Le village de Gandhinagar est une succession de petites constructions en béton recouvertes de tuiles, édifiées grâce aux subventions d'Aide et Action - Rural Development Organizations associés. L'école est minuscule, une pièce sans table ni chaise où les élèves s'assoient par terre. Cahiers et crayons posés dans un coin, un tableau noir accroché au mur. C'est la classe à mi-temps, vu le nombre d'écoliers qui partagent les journées entre les travaux des champs et la scolarité. Présentation de l'institutrice au beau sourire, entourée d'une foule d'enfants.

Et voici Anumandharaj, notre filleul du bout du monde. Le petit garçon de cinq ans est devenu un grand jeune homme adolescent. Il s'avance timidement, tout aussi ému que nous le sommes... Sa mère nous invite à boire le thé, sous les regards curieux du voisinage. Quelques mots d'anglais suffisent pour exprimer tout ce que nous ressentons, les uns et les autres. Kokila, petite soeur d'Anumandharaj, n'a pas eu la chance de son frère : elle a été retirée très vite de l'école pour aider sa mère dans les corvées domestiques, fatalement imposées aux femmes de ces régions reculées...

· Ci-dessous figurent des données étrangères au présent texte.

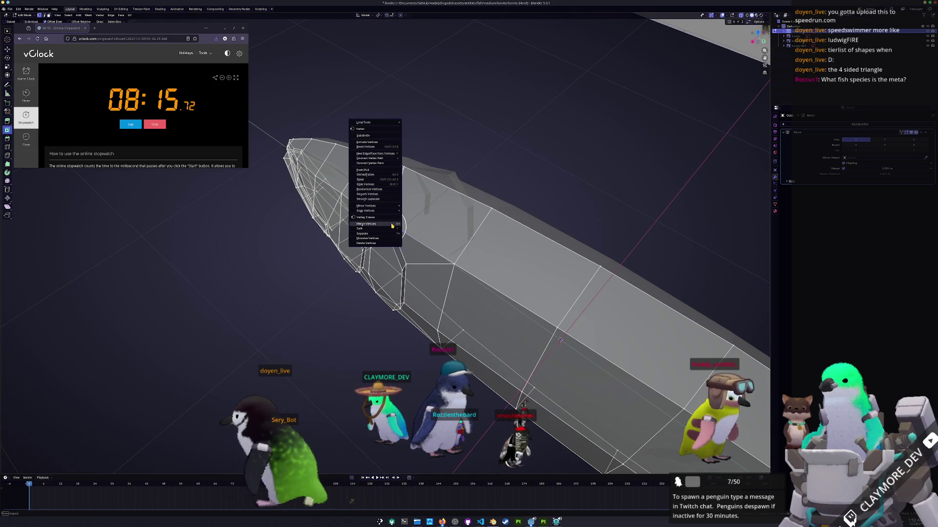
click(415, 224)
mouse_move(415, 224)
middle_down()
mouse_move(350, 325)
mouse_move(362, 296)
middle_up()
Check the shaded body in Object Mode, re-enter Edit Mode and snap to side view
key(Tab)
key(Tab)
scroll(355, 312, up, 3)
key(Tab)
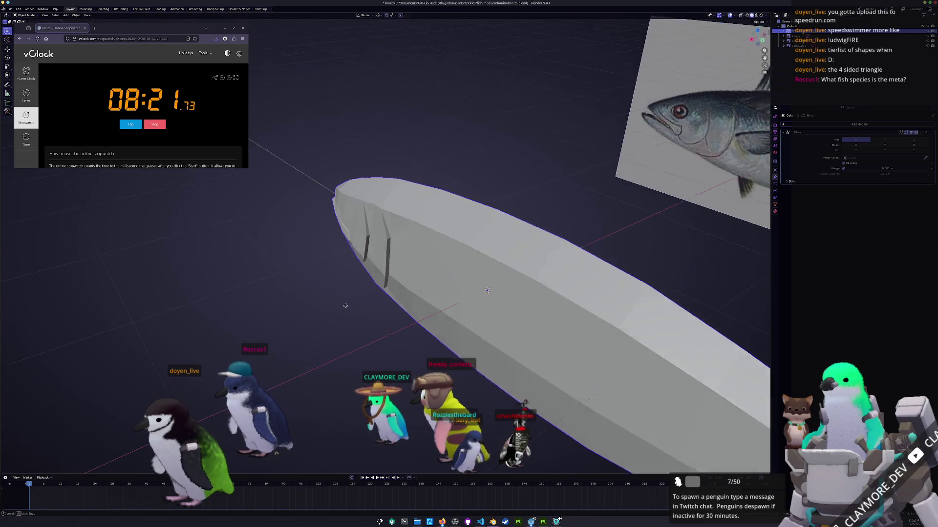
key(KP_1)
scroll(439, 282, down, 2)
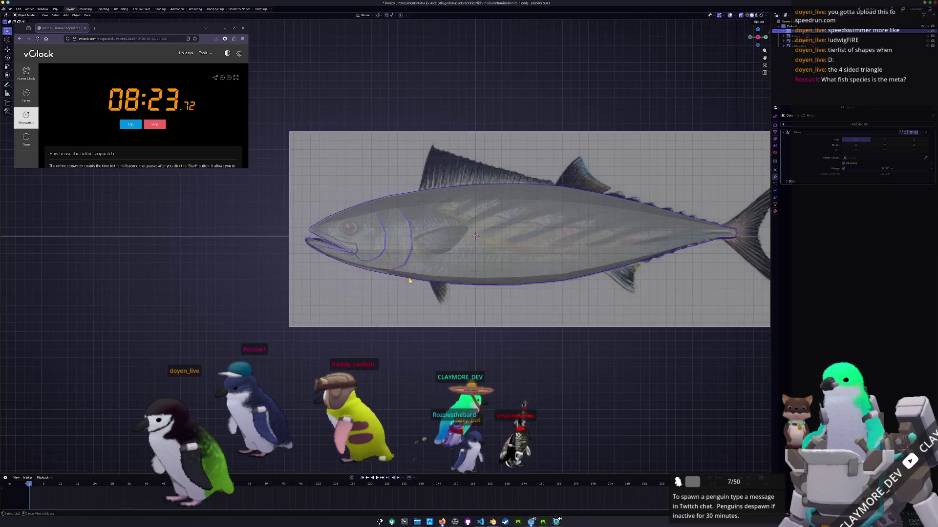
scroll(499, 271, down, 2)
scroll(560, 262, down, 2)
Frame the tail tip, select the fish body and enter Edit Mode on it
shift+middle_drag(568, 262, 462, 257)
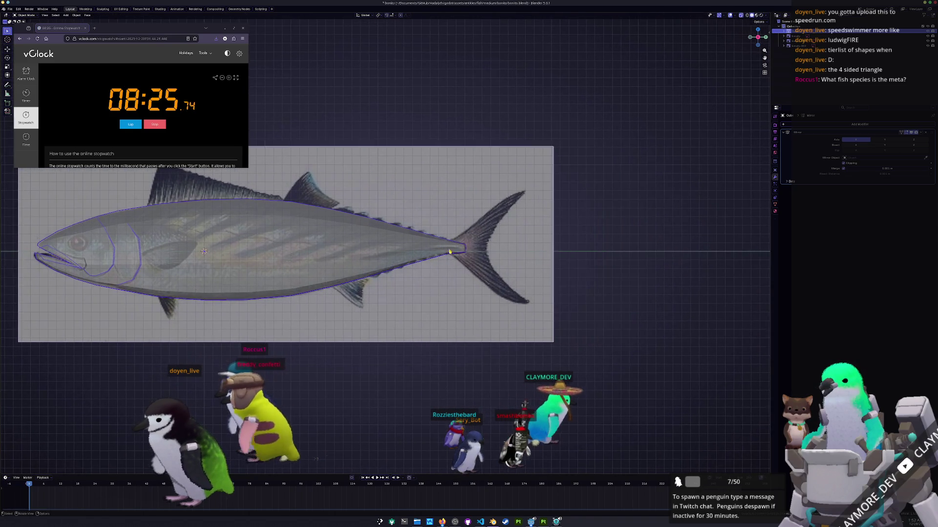
key(Tab)
scroll(461, 256, up, 2)
scroll(462, 255, up, 2)
scroll(463, 254, up, 2)
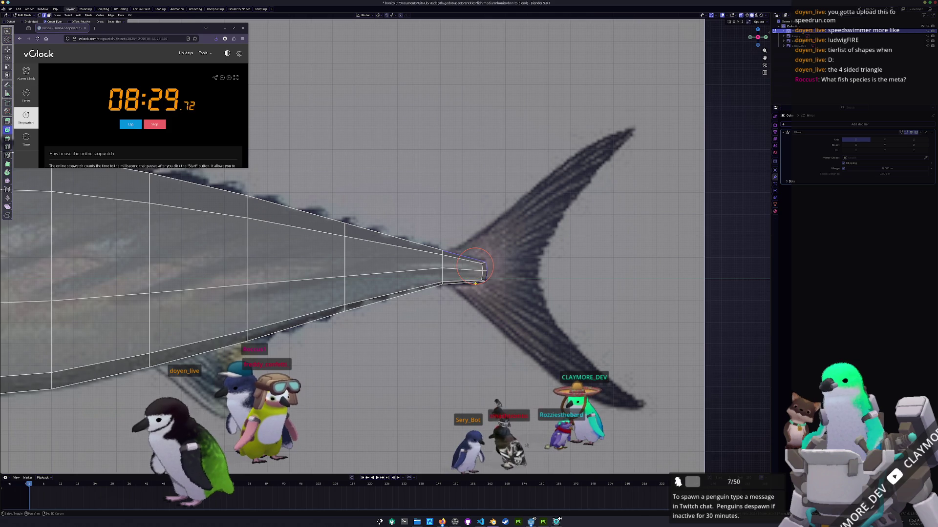
shift+middle_drag(477, 267, 441, 258)
right_click(504, 362)
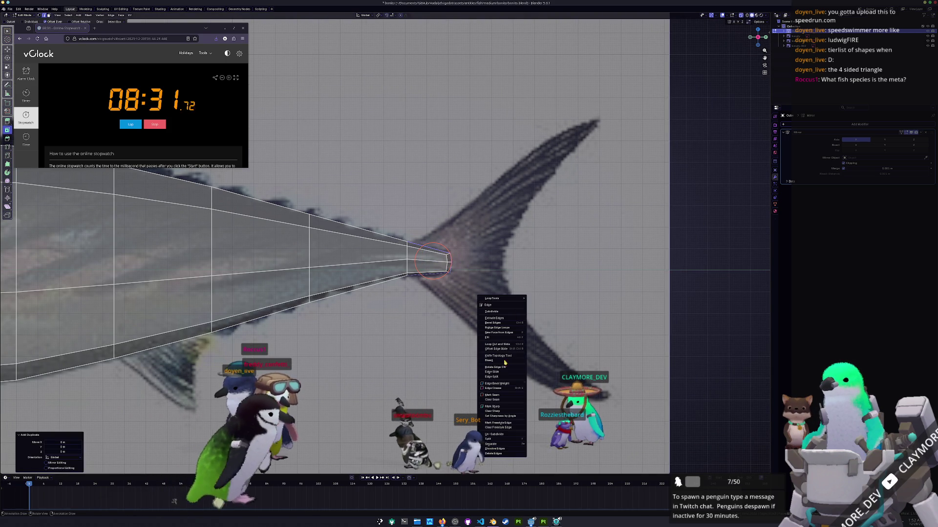
key(Tab)
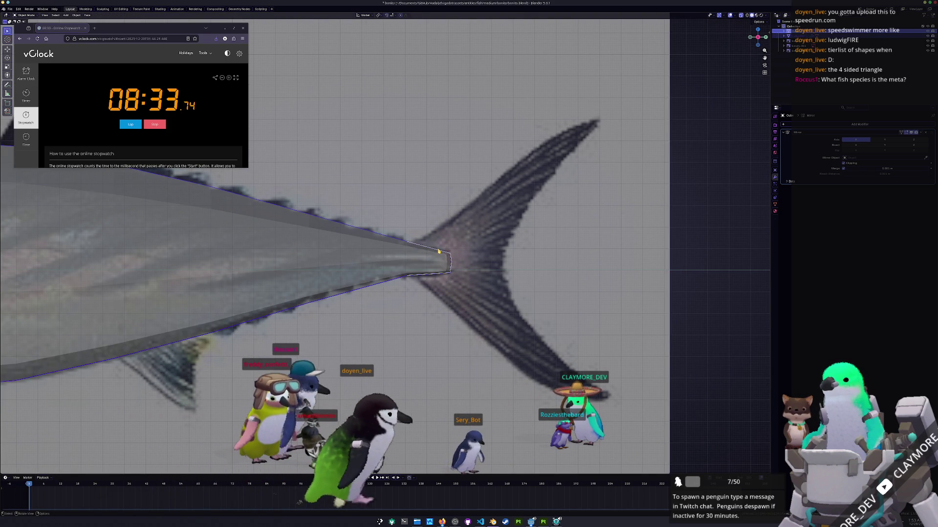
click(438, 252)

Notre jeune ami a fini le cycle scolaire sponsorisé par Aide et Action et commence à travailler comme apprenti-mécanicien dans un garage. Il dit tout son bonheur de savoir lire, écrire et parler un peu anglais pour acquérir un métier.

Le retour vers Ooty est un vrai calvaire : les interminables virages portent un coup fatal à ma pauvre carcasse qui n'en peut plus d'être ainsi démantibulée. D'horribles nausées m'obligent à crier grâce pour arrêter la guimbarde. Quelques minutes assise sur le bord de la route me remettent à peu près d'aplomb. Le directeur du R.D.O. et sa femme nous ont préparé un déjeuner auquel je ne fais guère honneur, mais je peux compter sur mon mari qui sait manger pour deux !

Dans cette belle maison, je suis surprise par le contraste du confort des pièces de séjour et la salle d'eau, qui ressemble à une simple buanderie. Les indiens attachent en général peu d'importance à ces dépendances, utiles mais dépourvues du moindre luxe.

Mr. S. est un homme cultivé, avocat d'affaires qui a renoncé à ses déplacements incessants pour occuper une fonction quasi-bénévole, afin de vivre plus près de sa famille. Son épouse est une féministe active qui se dévoue à la cause des femmes dans cette région rurale : alphabétisation, conseils d'hygiène, défense de leurs droits, etc... Les trois filles de la maison font des études supérieures, comme il se doit dans ce milieu favorisé, et sont bien décidées à travailler, même si elles se marient un jour !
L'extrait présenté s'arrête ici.